Health Costs of Oil and Gas Drilling Discussed

Wednesday night, the Grand Valley Citizen’s Alliance held a meeting in Parachute. 

It was a public discussion about the health effects of oil and gas drilling.  There were two guest speakers, Dr. Lisa McKenzie and Dr. John Hughes.

Dr. McKenzie is a research associate at the Colorado School of Public Heath.  She worked on a Health Impact Assessment for Garfield County back in 2010.  The county fielded concerns over well development on Battlement Mesa, and commissioned this assessment to gauge the impact on the citizens.  It was never finished for the county due to budgeting, but McKenzie’s group finished the study themselves and published it in peer reviewed journals.

"The Health Impact Assessment basically found that possible health impacts from the oil and gas project that was going into Battlement Mesa could possibly have impacts to health through hazardous air pollutants," said McKenzie, "non chemical stressors like noise and traffic, and then changes and stresses in the community."

Her presentation was very straightforward.  Her talk was peppered with cautions and guarded statements.

Dr. Hughes works in Basalt and Aspen. 

"I do integrated medicine," said Hughes, "which is basically helping people keep from using drugs and surgery if possible."

After struggling to help some of his patients, Hughes started looking into how close they lived to gas wells and their levels of VOC’s.  Volatile Organic Compounds are chemicals like ethelbenzene, xylene and others that are found in petroleum products.  Hughes found consistent, elevated levels in patients in Erie where wells are more prevalent and no patterns in areas like Carbondale where wells are much farther away.
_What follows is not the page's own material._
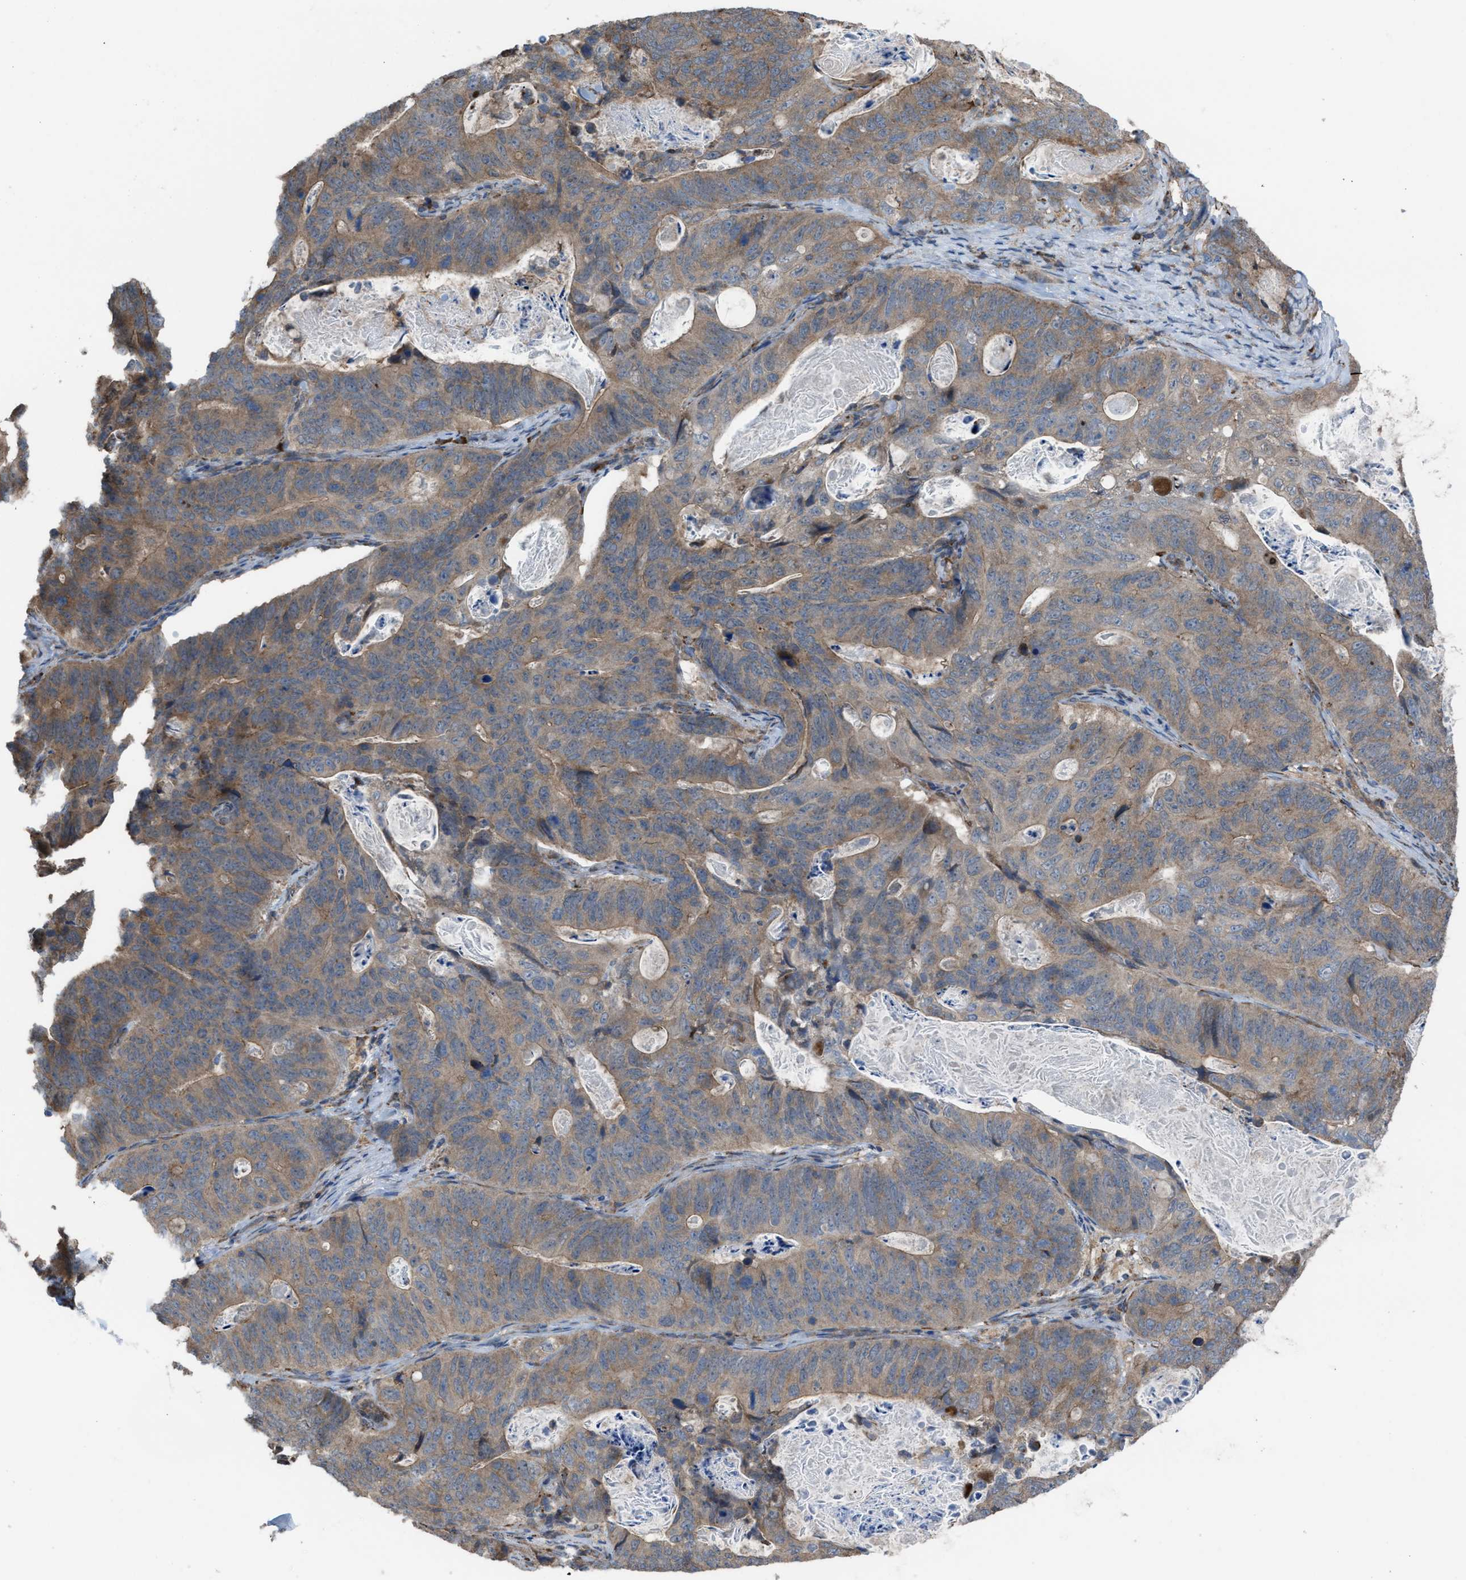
{"staining": {"intensity": "moderate", "quantity": ">75%", "location": "cytoplasmic/membranous"}, "tissue": "stomach cancer", "cell_type": "Tumor cells", "image_type": "cancer", "snomed": [{"axis": "morphology", "description": "Normal tissue, NOS"}, {"axis": "morphology", "description": "Adenocarcinoma, NOS"}, {"axis": "topography", "description": "Stomach"}], "caption": "Immunohistochemical staining of stomach cancer displays medium levels of moderate cytoplasmic/membranous expression in approximately >75% of tumor cells.", "gene": "PLAA", "patient": {"sex": "female", "age": 89}}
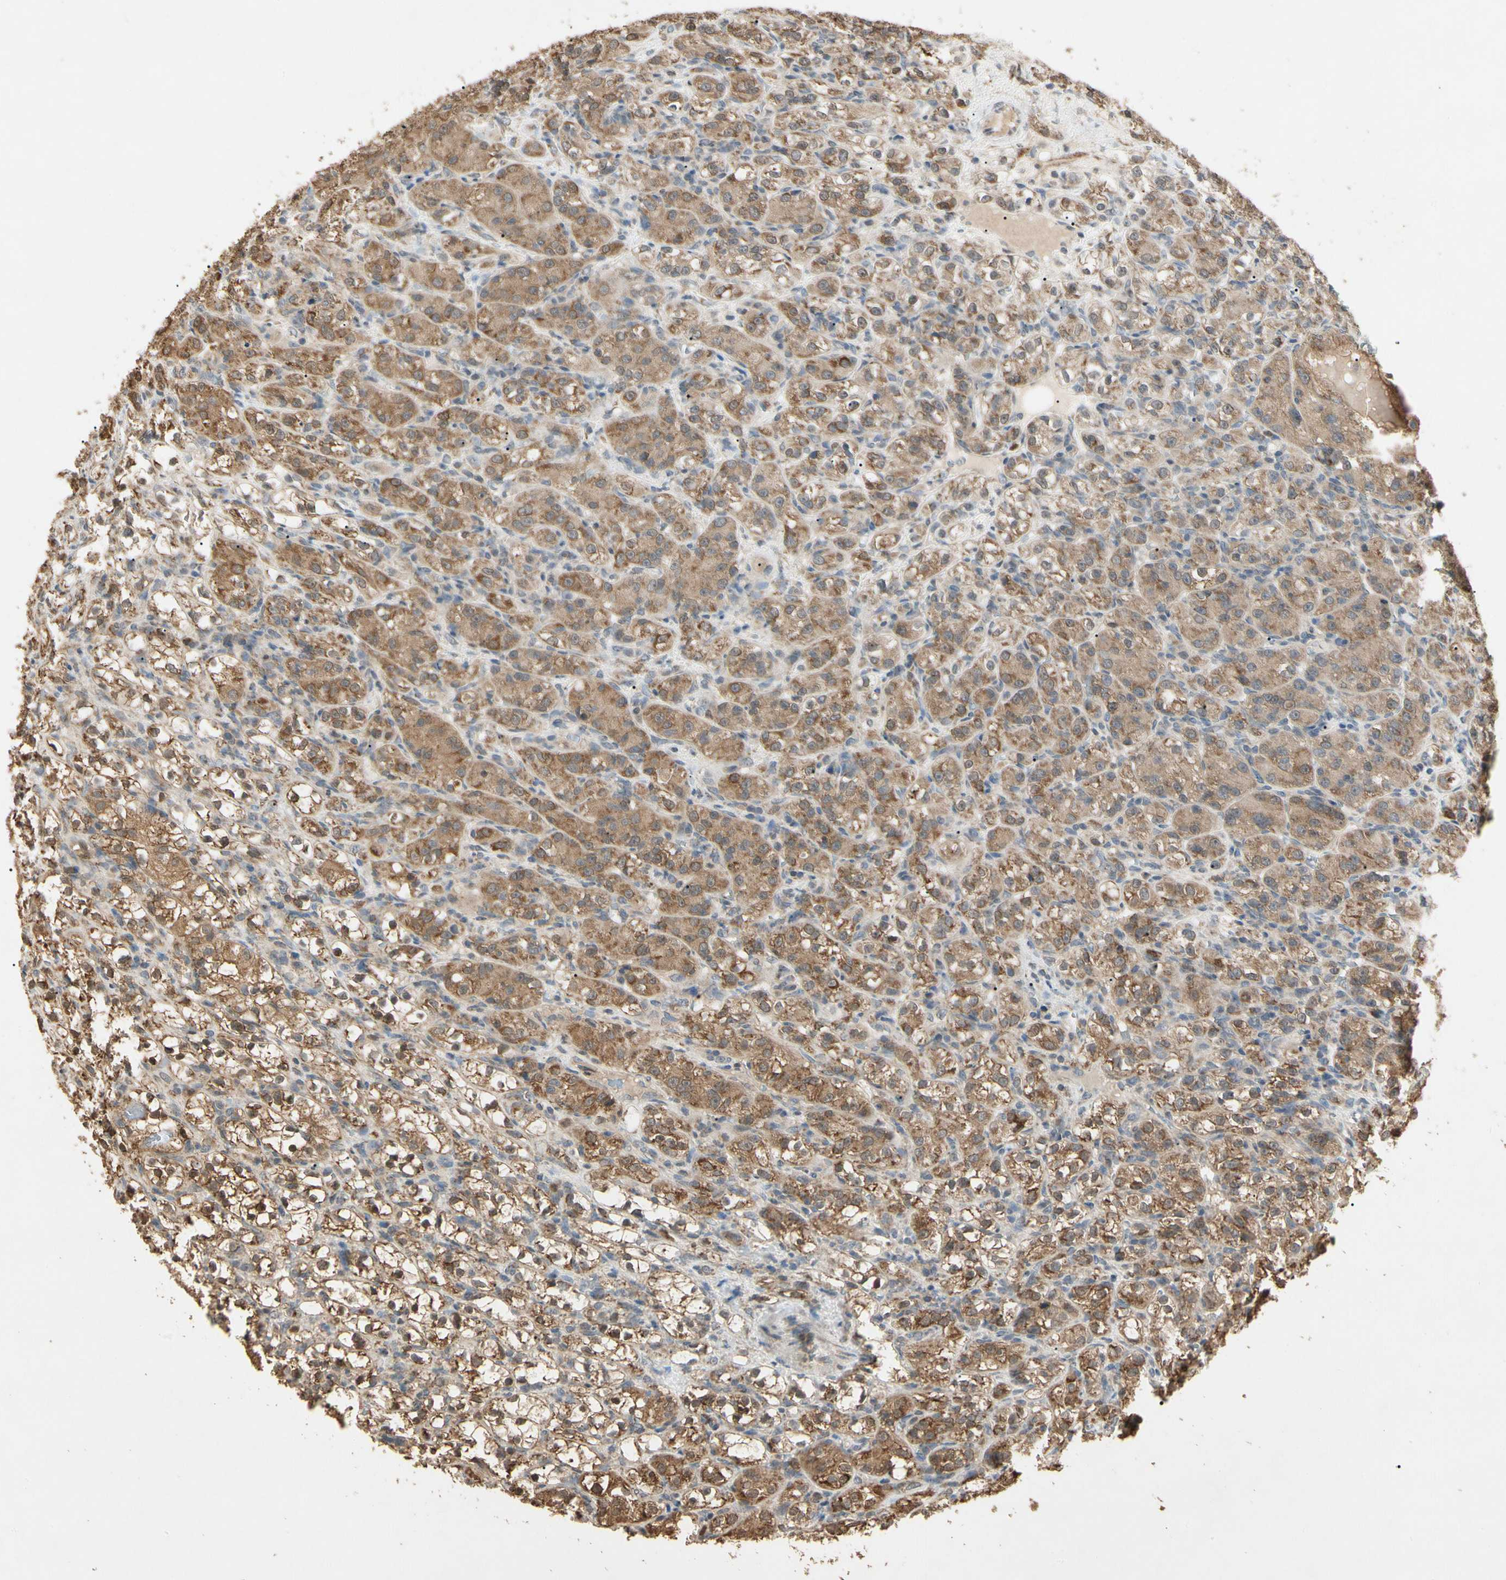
{"staining": {"intensity": "moderate", "quantity": ">75%", "location": "cytoplasmic/membranous,nuclear"}, "tissue": "renal cancer", "cell_type": "Tumor cells", "image_type": "cancer", "snomed": [{"axis": "morphology", "description": "Normal tissue, NOS"}, {"axis": "morphology", "description": "Adenocarcinoma, NOS"}, {"axis": "topography", "description": "Kidney"}], "caption": "Renal cancer (adenocarcinoma) tissue displays moderate cytoplasmic/membranous and nuclear expression in approximately >75% of tumor cells The protein of interest is stained brown, and the nuclei are stained in blue (DAB (3,3'-diaminobenzidine) IHC with brightfield microscopy, high magnification).", "gene": "PRDX5", "patient": {"sex": "male", "age": 61}}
"We found a significant elevation in a particular type of VOC called ethylbenzene, as well as xylenes," said Hughes, "which are emissions from natural gas wells." 

But as Dr. Hughes himself pointed out before he began, he’s not a scientific doctor.  He’s a medical doctor who did this research for his own knowledge.  His study wasn’t peer reviewed or held up to rigorous standards.  He didn’t exactly have the detachment of McKenzie either.

"You guys have heard 'Frackenlooper,'" said Hughes, "I think he was put there by Encana, so it's not a secret to anybody."

David Ludlam is a representative for the Western Colorado Oil and Gas Association.  He was there and took issue with Dr. Hughes’ presentation, contrasting McKenzie’s academics with Hughes’ activism.  He said the industry is on the same side, investigating potential health hazards.

"We're proud of the progress we've made over the last decade," said Ludlam, "as it relates to improving emissions, improving water quality, and having a better understanding of the impacts we do have."

He questions Hughes' results, and called the accusations insulting.

"I think you're trying to deliver a good industry," replied Hughes, "but it needs to be cleaned up and you almost have to take it to the extreme in seeing how detrimental it could be in order to be motivated.  If we just say 'oh maybe it's dangerous, maybe it's not,' we're all going to sit on the sidelines." 

For Hughes, the risk, just the possibility that gas wells might be causing health problems, is enough to take drastic action. 

Garfield County's Health Impact Assessment can be found on their website.